Joel de Andrade - Normalmente acontecem mais doações, mas é um efeito transitório. Agora, acho que esse caso foi um "estupro familiar". A decisão sobre doar ou não é muito íntima e sigilosa, mas a mídia mostrou a morte encefálica da jovem e que havia uma espera pela resposta da família. Se a notícia tivesse parado na informação da morte encefálica, e, no outro dia falasse que a família autorizou a doação, tudo bem. Mas a família foi colocada na pressão por doar.
DC - Como o senhor avalia a situação vivida pela família?
Andrade - Na minha opinião particular - não de médico - , a polícia teve dois erros grosseiros durante o seqüestro: o primeiro de deixar a outra vítima retornar ao cativeiro e o segundo de não matar o seqüestrador antes da tragédia. A família ficou totalmente desassistida pelo governo, e, se dissesse que não gostaria de doar os órgãos da filha, acho que teria motivos. Não consigo aceitar que jogaram a família à execração pública.
DC - O que o senhor acha que o governo faz errado na questão da doação?

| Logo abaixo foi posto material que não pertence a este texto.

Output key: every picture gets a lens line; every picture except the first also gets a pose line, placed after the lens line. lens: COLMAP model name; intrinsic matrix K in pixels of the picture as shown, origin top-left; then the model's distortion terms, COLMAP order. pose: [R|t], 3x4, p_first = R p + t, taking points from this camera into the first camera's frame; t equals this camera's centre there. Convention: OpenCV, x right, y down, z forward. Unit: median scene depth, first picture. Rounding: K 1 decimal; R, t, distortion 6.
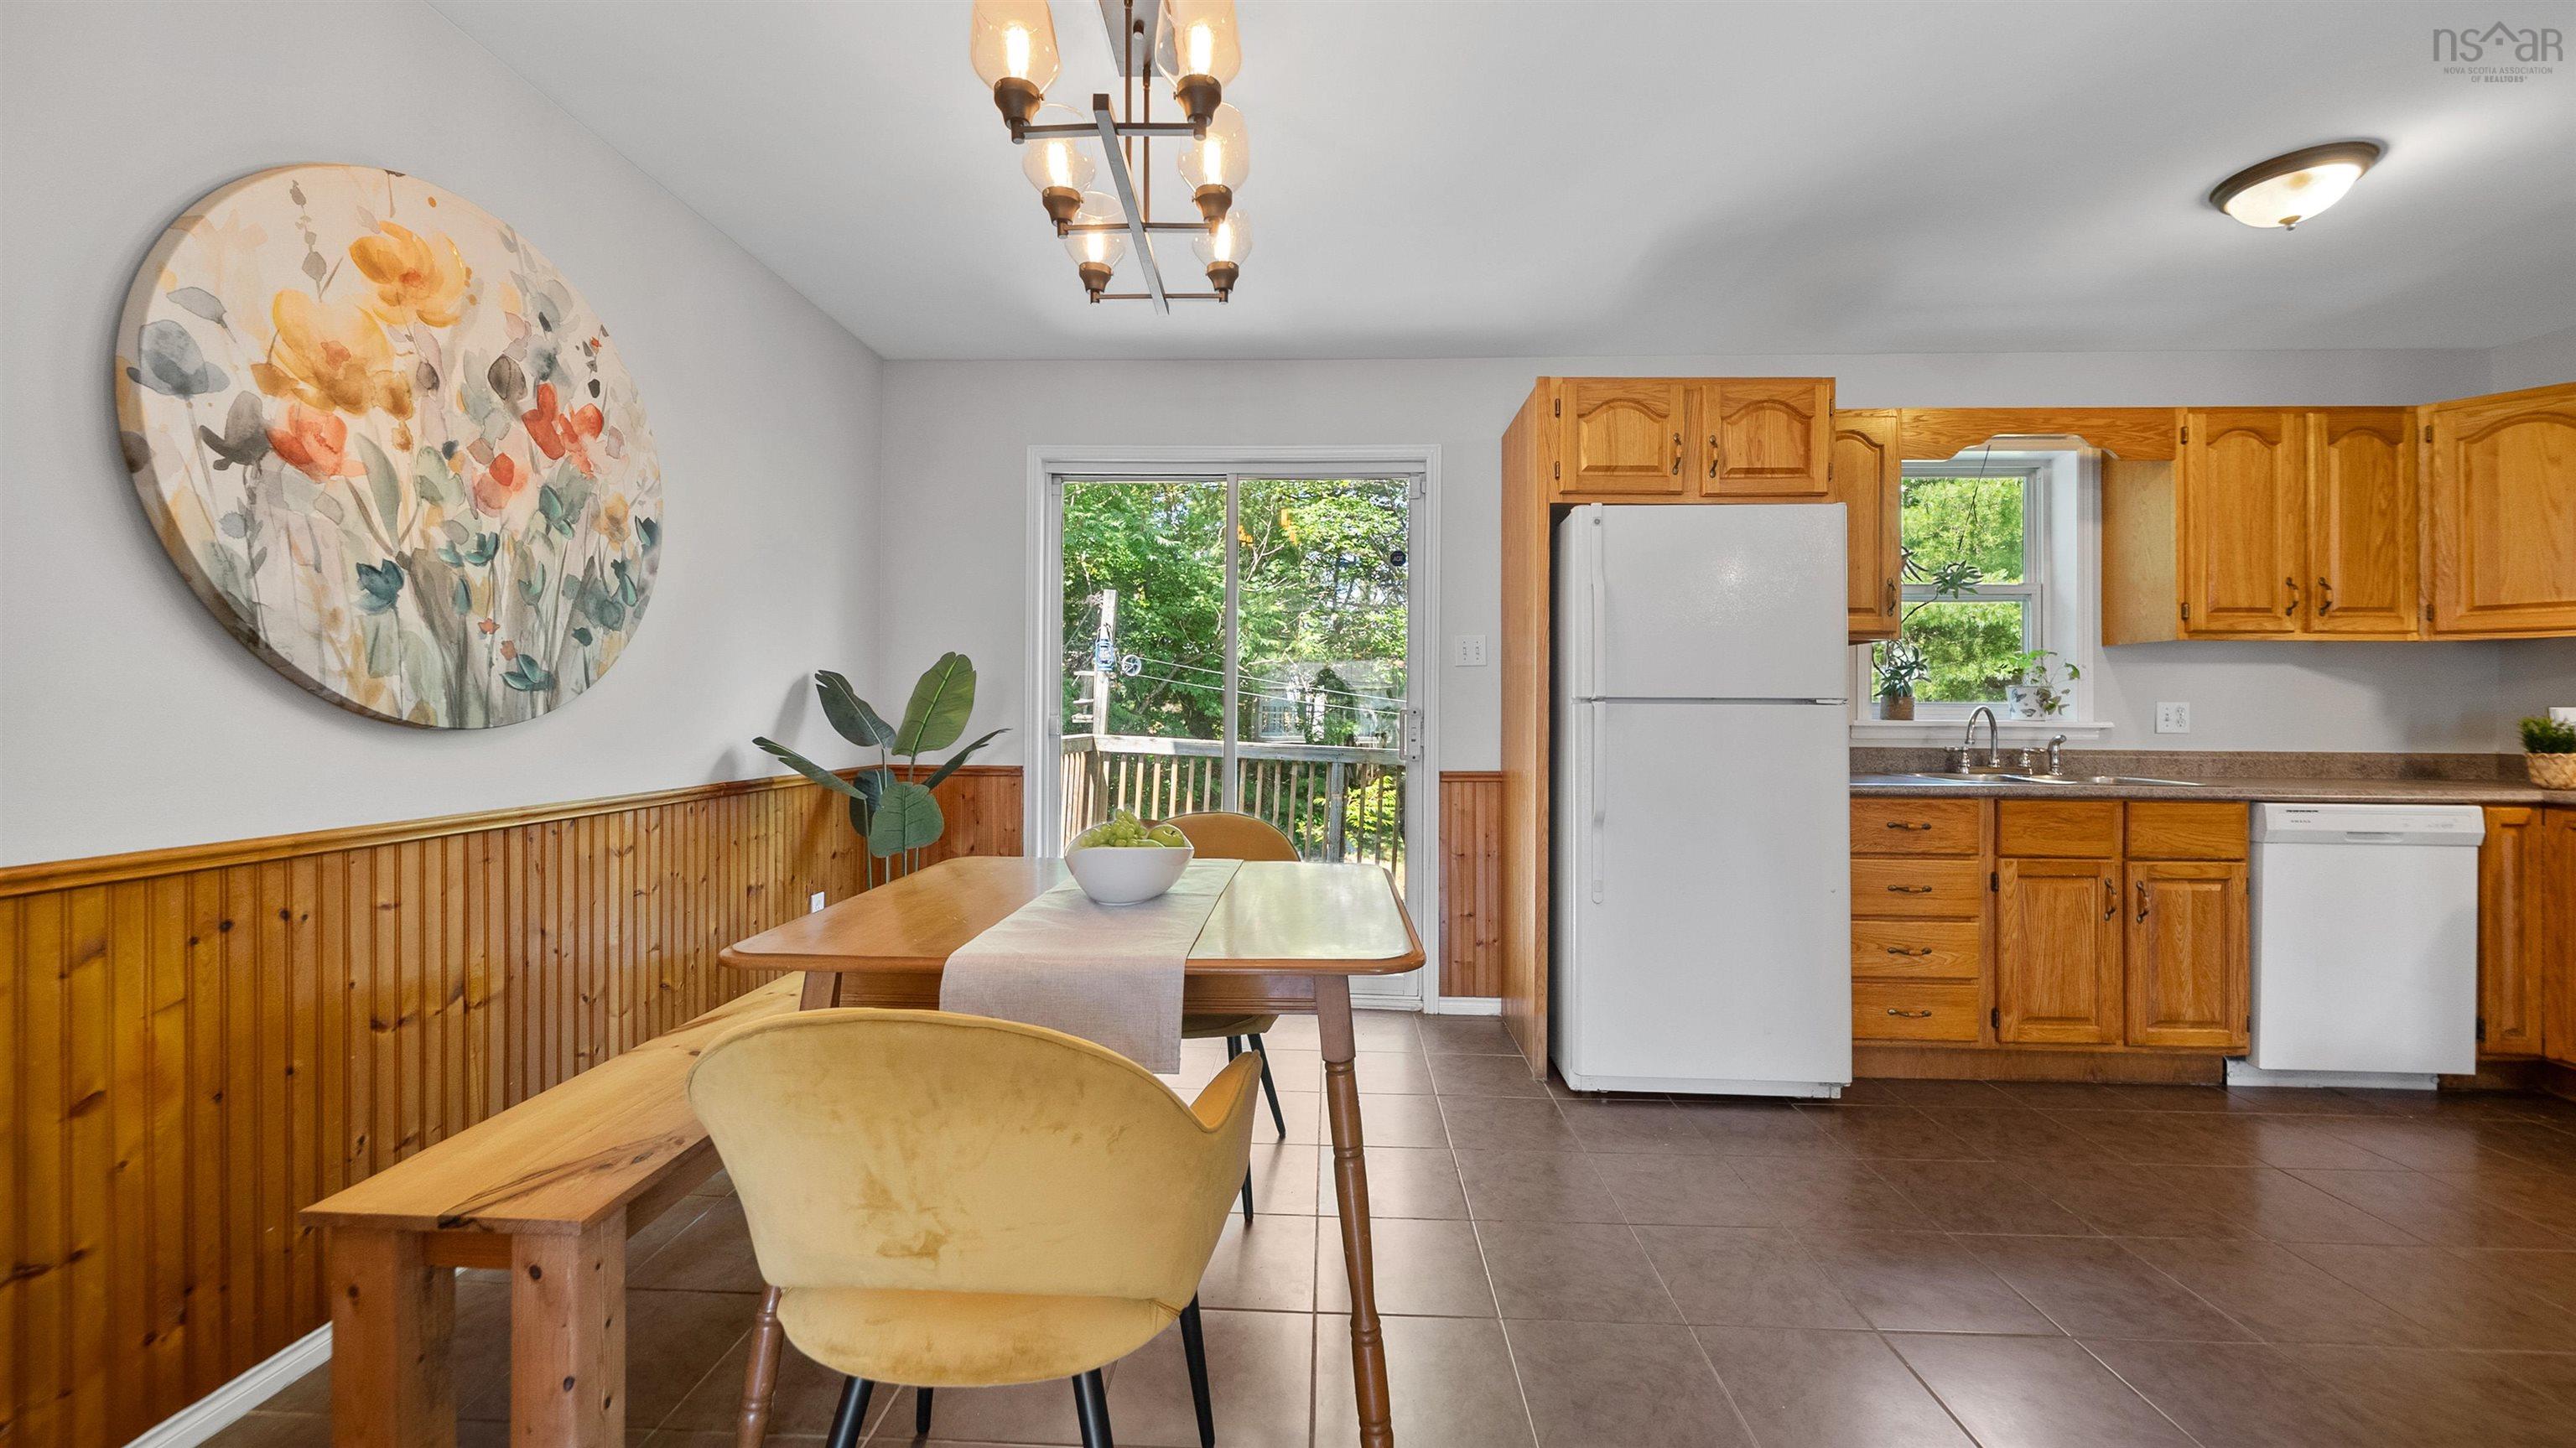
lens RADIAL K [[929.2, 0, 1289.7], [0, 929.2, 710.7], [0, 0, 1]] dist [-0.002329, -0.000171]
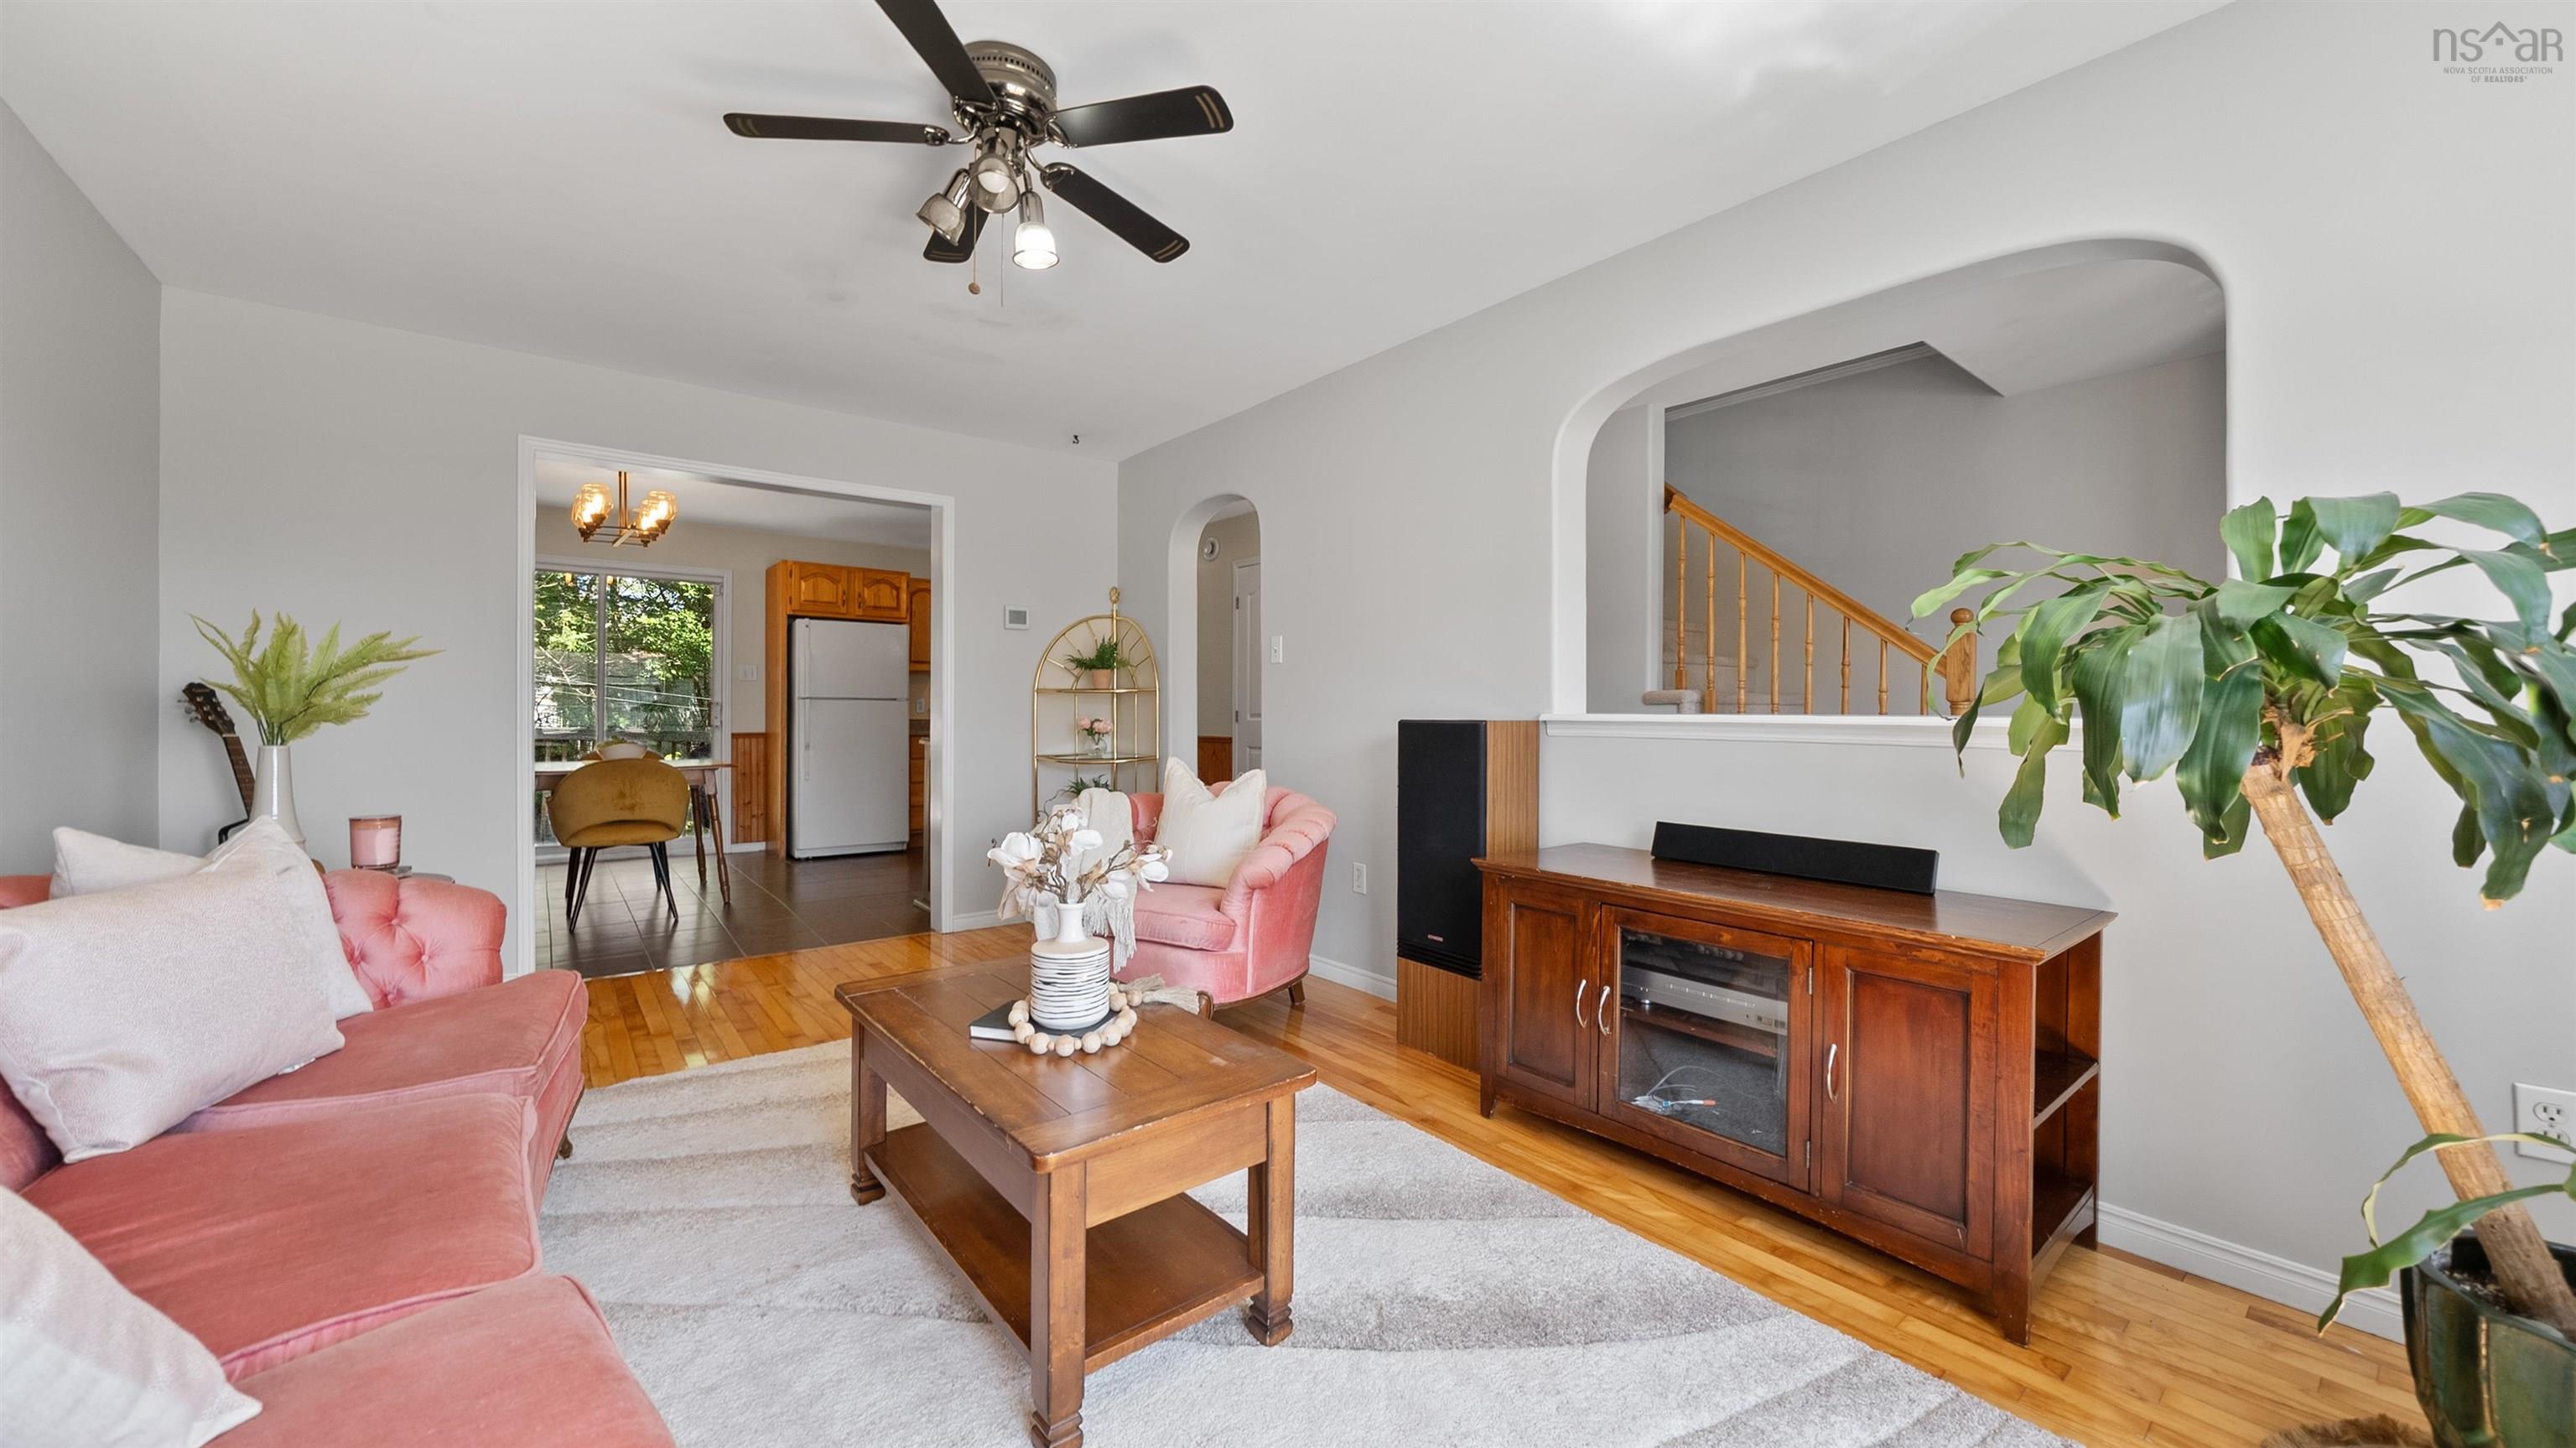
lens RADIAL K [[929.2, 0, 1282.5], [0, 929.2, 717.3], [0, 0, 1]] dist [-0.002329, -0.000171]
pose [[0.750987, -0.005771, 0.660292, -0.327498], [-0.000013, 0.999962, 0.008755, 0.015665], [-0.660318, -0.006583, 0.750958, -1.577829]]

Andrade - Quando faz propaganda do tipo "doe órgãos". A pessoa acaba pensando que, além do governo não dar assistência de saúde, cobrar impostos e etc. ainda quer que eu doe órgãos. Acho que a melhor forma é levar a discussão sobre a doação para a mídia, para as escolas secundárias e para as universidades. O governo tem a obrigação é de preparar os profissionais que trabalham com doação.
DC - Falta discussão sobre a doação?
Andrade - Não há nas faculdades de Medicina do Estado uma disciplina curricular que trate sobre a morte encefálica e a doação. Cito só a de Medicina, mas a disciplina deveria estar integrada em cursos ligados ao assunto. No país, há somente três cursos de pós-graduação voltados para a doação, dois em São Paulo e um em Santa Catarina, no Hospital Santa Isabel, de Blumenau, em parceria com a Univali.
DC - A legislação brasileira é adequada em relação ao desejo de ser ou não doador?
Andrade - Sim. No Brasil, a decisão antecipada não tinha esclarecimento suficiente por parte da população, além de gerar um movimento burocrático grande. O mais simples era a negativa.